Paul Dano plays a man with developmental disabilities in Prisoners, a thriller that came out this fall, and at first look the performance seems like prototypical caricature.  Silent, blank-faced and pathetic, Dano's Alex Jones skulks through his scenes as a predator who does not seem to understand his own debauched status, or sins.  He just is what he is:  pure nameless feeble-minded evil.  But the movie, and Dano, do not allow us a lot of comfort in our judgment of Alex as that sort of freak.  In fact, by the end of the movie, no one is exactly who they and we think they are, and yet nothing really has changed. 

Ostensibly, the movie is about two little girls being abducted on Thanksgiving in a suburban working-class neighborhood in Pennsylvania.  There's a rainy, grim fairy-tale focus from the start, and the director, Denis Villeneuve, has a beautiful fetish for grit and pallor.  The center of his focus is a beaten-up RV that seems to absorb the two girls.  Next up is the frantic chase to find them, headed by Jake Gyllenhaal as a police detective who is enjoying a solitary Thanksgiving feast at a local Chinese restaurant when he gets the call.  The drab world Prisoners depicts has a sort of an inner-growl to it, as Villeneuve fills the screen with busted walls, rotten wood, and lots and lots of rain.  Hugh Jackson, as one of the dads, carries the movie as his emotions transform from horror and grief into torture and sadism.  It turns out the main suspect is Dano's Alex, that no-good weirdo from down the street who once he is arrested doesn't even have enough sense to answer polygraph questions to the point they can measure the depths of his deception.  According to the detective, Alex has the "IQ of a 10 year old."  This lack of intelligence and morals only increases Jackman's father's anger and eventually he kidnaps Alex and tortures him in an abandoned apartment. 

The paralleling of intelligence with morals is a toxic leftover of course of old-school early 20th Century eugenics and phrenology, and the movie depends on that paradigm in order to place Alex in the context of plot and atmosphere, but somehow Dano's diligent dedication to the part renders Alex's identity as something more than just genetics gone "horribly and predictably wrong" (that's a quote from Henry H. Goddard's 1912 eugenics masterpiece, The Kallikak Family: a Study in the Heredity of Feeble-mindedness).  Alex through the course of the movie's wrenching, white-trash-baroque plot becomes a sort of anti-hero that isn't heroic but has somehow survived a secret holocaust horribly scathed and yet supernaturally real. 

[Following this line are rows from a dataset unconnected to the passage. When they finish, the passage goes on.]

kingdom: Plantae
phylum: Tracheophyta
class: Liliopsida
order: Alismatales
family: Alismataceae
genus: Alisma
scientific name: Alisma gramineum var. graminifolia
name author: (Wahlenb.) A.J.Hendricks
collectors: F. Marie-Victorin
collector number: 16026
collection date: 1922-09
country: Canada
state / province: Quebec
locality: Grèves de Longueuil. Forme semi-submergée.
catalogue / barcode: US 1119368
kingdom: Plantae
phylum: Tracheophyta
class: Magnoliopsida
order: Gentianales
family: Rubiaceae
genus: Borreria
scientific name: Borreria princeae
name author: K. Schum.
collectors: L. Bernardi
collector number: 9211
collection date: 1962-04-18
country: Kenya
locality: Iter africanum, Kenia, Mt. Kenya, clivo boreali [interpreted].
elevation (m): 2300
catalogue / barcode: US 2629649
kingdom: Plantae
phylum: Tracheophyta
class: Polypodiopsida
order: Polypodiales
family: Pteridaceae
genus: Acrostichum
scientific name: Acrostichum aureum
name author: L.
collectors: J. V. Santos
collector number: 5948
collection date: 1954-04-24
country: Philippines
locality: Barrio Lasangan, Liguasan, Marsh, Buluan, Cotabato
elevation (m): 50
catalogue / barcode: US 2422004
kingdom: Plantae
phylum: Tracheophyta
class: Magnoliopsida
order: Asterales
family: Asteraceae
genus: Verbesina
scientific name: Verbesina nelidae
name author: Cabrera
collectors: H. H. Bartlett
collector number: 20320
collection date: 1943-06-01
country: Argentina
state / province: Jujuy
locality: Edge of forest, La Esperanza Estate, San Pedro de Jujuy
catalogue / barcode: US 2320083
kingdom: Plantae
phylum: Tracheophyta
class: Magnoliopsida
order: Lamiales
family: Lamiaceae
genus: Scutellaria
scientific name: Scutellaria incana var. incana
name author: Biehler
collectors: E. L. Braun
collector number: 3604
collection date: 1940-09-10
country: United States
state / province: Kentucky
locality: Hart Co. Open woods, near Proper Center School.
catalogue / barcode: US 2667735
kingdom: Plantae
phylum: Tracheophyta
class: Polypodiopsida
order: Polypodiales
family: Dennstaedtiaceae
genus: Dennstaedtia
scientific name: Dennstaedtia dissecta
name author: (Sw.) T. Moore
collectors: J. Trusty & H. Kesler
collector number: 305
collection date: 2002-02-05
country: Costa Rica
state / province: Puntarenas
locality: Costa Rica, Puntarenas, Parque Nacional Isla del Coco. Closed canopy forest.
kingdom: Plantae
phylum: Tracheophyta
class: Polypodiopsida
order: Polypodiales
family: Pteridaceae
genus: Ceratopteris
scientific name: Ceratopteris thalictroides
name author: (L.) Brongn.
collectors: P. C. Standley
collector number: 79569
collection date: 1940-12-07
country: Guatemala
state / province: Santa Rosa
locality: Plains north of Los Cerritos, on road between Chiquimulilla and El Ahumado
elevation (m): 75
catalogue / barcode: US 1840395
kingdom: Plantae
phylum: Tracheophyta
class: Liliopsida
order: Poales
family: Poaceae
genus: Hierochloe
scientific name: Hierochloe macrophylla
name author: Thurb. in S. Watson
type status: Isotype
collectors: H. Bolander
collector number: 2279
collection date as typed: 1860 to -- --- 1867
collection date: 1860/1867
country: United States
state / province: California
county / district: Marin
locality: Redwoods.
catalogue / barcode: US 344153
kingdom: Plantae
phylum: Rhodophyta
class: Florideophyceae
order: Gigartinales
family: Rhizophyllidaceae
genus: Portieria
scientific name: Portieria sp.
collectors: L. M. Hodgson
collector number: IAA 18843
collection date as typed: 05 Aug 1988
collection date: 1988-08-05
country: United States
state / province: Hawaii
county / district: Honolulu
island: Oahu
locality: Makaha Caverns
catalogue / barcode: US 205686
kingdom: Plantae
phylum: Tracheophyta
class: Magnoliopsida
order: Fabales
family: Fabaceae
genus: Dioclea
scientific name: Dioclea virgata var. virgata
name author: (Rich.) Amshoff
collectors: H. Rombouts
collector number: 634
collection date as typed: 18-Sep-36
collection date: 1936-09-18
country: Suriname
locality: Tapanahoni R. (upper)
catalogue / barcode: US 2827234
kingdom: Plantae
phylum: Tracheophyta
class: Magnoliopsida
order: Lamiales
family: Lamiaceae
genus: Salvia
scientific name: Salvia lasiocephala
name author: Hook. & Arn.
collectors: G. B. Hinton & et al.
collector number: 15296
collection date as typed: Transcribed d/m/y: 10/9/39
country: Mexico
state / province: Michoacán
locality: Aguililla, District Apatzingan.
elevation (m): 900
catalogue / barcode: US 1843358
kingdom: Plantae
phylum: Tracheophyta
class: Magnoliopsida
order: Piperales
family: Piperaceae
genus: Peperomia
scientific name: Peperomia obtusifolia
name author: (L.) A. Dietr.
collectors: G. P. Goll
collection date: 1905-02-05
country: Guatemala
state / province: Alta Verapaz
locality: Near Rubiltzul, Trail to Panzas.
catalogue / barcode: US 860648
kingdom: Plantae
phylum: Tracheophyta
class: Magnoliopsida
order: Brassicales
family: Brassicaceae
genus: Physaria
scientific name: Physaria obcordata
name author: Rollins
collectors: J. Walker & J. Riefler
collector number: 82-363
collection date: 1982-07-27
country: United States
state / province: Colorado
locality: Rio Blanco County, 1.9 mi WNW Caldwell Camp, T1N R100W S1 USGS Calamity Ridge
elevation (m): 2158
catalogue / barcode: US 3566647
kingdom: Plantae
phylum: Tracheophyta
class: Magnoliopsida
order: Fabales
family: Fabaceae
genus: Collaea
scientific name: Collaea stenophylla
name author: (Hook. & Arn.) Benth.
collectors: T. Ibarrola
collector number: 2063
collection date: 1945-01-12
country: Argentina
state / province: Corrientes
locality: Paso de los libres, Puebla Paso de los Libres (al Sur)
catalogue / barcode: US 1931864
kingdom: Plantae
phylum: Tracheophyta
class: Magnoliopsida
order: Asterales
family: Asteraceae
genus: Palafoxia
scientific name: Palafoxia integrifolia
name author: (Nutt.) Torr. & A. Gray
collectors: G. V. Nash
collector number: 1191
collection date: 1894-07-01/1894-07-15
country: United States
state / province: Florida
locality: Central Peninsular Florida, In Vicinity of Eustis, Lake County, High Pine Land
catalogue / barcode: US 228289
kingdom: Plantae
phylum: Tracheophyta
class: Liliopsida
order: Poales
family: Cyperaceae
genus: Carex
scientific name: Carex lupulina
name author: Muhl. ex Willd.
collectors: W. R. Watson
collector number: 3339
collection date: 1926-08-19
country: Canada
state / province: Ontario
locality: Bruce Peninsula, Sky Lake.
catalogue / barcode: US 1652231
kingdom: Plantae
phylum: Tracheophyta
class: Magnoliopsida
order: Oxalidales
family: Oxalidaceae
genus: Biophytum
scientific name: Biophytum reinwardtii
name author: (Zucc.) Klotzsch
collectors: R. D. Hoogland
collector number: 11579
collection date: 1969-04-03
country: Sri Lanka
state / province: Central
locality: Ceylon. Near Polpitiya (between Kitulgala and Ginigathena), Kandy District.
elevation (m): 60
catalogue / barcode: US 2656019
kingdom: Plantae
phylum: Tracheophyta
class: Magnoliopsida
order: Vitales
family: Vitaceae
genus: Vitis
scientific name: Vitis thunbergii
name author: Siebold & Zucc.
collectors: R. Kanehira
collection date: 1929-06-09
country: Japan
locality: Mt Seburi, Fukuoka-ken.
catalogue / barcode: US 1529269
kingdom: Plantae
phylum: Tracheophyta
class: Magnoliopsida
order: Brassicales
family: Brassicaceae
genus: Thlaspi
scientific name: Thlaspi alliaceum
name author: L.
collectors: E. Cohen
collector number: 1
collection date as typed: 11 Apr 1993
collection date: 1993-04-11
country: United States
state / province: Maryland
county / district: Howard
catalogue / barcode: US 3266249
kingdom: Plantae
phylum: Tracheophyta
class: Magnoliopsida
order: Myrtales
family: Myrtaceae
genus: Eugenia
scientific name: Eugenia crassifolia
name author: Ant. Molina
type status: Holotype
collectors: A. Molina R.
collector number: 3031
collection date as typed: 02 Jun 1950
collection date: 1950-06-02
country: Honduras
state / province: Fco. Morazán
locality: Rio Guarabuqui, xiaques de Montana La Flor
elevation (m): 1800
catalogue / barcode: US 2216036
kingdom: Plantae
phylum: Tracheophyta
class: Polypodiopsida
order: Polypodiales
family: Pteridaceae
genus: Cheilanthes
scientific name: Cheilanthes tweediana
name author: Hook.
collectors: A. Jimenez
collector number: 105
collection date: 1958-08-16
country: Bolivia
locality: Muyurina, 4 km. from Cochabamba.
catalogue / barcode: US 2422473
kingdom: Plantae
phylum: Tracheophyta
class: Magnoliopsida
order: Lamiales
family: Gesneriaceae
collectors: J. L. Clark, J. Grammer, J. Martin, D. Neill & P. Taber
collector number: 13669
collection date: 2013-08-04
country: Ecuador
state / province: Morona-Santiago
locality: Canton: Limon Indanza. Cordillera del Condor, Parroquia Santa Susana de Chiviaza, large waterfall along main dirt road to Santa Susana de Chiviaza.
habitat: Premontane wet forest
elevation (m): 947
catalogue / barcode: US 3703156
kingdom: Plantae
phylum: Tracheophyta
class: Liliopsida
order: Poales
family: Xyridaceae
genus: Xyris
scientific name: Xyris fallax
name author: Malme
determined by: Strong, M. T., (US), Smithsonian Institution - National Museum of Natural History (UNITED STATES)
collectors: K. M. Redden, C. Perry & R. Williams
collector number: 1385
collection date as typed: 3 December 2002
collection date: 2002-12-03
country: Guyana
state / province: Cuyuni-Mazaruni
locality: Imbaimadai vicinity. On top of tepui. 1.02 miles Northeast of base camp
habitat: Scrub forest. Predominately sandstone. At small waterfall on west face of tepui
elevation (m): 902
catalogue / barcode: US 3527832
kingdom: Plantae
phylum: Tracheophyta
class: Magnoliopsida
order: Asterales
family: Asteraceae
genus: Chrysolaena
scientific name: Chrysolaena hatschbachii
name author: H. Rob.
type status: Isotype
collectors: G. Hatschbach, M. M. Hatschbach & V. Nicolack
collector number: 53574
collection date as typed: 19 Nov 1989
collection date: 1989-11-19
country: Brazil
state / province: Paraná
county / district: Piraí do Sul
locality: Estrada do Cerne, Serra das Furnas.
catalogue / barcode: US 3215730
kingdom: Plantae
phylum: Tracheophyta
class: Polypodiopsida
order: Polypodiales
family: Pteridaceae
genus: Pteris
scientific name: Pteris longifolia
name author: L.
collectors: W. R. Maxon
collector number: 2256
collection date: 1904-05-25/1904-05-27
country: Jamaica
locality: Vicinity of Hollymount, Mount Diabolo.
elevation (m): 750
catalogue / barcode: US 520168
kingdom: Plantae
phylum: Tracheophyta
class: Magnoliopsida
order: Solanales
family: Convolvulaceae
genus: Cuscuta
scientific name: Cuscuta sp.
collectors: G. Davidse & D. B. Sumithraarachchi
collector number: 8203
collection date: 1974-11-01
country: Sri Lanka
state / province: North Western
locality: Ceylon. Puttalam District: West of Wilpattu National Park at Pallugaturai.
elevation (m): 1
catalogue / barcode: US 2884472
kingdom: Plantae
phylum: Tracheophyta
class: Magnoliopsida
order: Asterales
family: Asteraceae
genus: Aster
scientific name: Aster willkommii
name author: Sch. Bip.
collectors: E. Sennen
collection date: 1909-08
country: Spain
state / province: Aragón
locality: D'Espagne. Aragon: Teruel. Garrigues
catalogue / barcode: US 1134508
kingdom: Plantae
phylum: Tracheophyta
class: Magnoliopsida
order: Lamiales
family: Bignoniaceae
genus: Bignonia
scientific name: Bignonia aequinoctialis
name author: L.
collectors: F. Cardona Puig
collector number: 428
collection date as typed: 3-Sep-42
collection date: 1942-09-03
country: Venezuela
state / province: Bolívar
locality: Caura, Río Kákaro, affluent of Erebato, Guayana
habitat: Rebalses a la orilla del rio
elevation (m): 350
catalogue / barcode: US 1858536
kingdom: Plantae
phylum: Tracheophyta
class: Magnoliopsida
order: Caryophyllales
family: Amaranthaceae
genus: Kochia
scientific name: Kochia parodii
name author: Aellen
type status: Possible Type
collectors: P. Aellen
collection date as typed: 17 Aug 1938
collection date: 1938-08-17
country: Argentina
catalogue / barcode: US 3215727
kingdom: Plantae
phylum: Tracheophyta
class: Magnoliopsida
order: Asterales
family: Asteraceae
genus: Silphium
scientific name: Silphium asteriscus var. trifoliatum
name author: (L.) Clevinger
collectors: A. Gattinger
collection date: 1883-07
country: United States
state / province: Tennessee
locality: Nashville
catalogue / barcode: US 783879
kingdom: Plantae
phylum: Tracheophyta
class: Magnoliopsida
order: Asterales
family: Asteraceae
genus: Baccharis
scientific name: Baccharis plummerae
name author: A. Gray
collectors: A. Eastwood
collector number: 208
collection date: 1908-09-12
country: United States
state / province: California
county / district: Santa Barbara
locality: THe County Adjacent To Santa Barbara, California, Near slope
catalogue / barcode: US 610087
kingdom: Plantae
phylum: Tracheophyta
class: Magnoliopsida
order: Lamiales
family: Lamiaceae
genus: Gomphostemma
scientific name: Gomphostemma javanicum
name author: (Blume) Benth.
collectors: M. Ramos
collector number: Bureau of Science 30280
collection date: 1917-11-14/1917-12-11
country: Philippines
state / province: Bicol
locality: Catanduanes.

Dano does not escape the stereotype as much as he bores through it.  His face is both Joan-of-Arc-spiritual and stilted, silent-movie delirious.  He seems to drift through the interstices of thought and place, a ghost that isn't involved in his own story and yet has to live through it, without any resources or access to relief.  Somehow Dano makes that helplessness and hopelessness into a sort of mantra that we can hook into, without turning Alex Jones into a demon or an angel or a "normal guy" underneath it all. 

Alex Jones is what he is, somehow, and I don't really know what that is outside of being human.  Dano gives us a human being that has none of the constraints and controls of the usual movie performance.  He's making performance-art inside the chilly, horror-movie contexts of Prisoners.  And it's a total compliment to Villeneuve that the movie's moral compass is more of a spider-web than a navigational tool.  The whole piece seems to take its marching orders from Dano's blank, beautiful, unnerving face.